→ Exercise directions
Change "MyWord" to "ResultWord" throughout the forum thread on simple multiplication and division, then write out everything from "2007-11-19 02:06:38 AM" down to "on and why?" with that replacement made.

**** Document passage ****

Board index » cppbuilder » Simple multiply and divide

Simple multiply and divide

2007-11-19 02:06:38 AM
cppbuilder112
I'm having some difficulty when I multiply numbers.
WORD MyWord;
float MyFloat;
Lets say float is 12.345, I want to multiply it by 1000 so I can retain
everything right of the decimal.
i.e. 12.345 * 1000 would be 12345
MyWord = MyFloat * 1000;
MyWord is now 12000 instead of 12345;
So I figure I forgot the float on the multiplier and tried that.
MyWord = MyFloat * 1000.0;
MyWord is still 12000 instead of 12.345
What is going on and why?
TIA, Richard

Re:Simple multiply and divide

Hi Richard
Richard says:
Quote
I'm having some difficulty when I multiply numbers.

WORD MyWord;
float MyFloat;

Lets say float is 12.345, I want to multiply it by 1000 so I can retain
everything right of the decimal.
i.e. 12.345 * 1000 would be 12345

MyWord = MyFloat * 1000;
MyWord is now 12000 instead of 12345;

So I figure I forgot the float on the multiplier and tried that.
MyWord = MyFloat * 1000.0;
MyWord is still 12000 instead of 12.345
try:
MyWord = (float)(MyFloat * 1000.0);
Kind regards
Asger

Re:Simple multiply and divide

Since this all being done on a remote embedded device, debugging is a little
different so I can't really use the IDE and watches. What I did find is
that my float which is suppose to be 12.345 is indeed 12.000. This means
it's in my storage functions.

**** Entries supplied ****

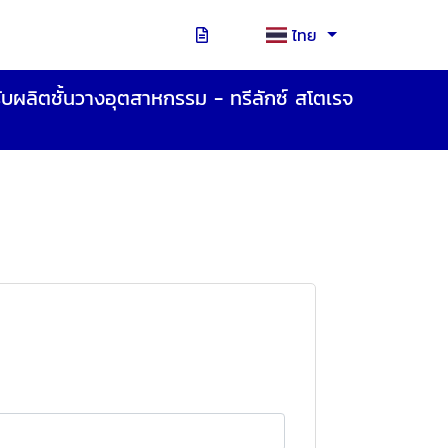
ไทย
ับผลิตชั้นวางอุตสาหกรรม - ทรีลักซ์ สโตเรจ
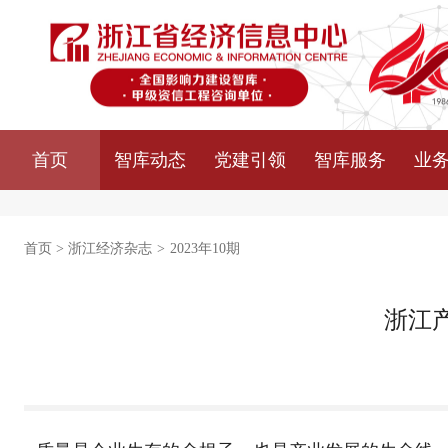
首页
智库动态
党建引领
智库服务
业
首页
>
浙江经济杂志
>
2023年10期
浙江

****

→ Answer to the problem
2007-11-19 02:06:38 AM
cppbuilder112
I'm having some difficulty when I multiply numbers.
WORD ResultWord;
float MyFloat;
Lets say float is 12.345, I want to multiply it by 1000 so I can retain
everything right of the decimal.
i.e. 12.345 * 1000 would be 12345
ResultWord = MyFloat * 1000;
ResultWord is now 12000 instead of 12345;
So I figure I forgot the float on the multiplier and tried that.
ResultWord = MyFloat * 1000.0;
ResultWord is still 12000 instead of 12.345
What is going on and why?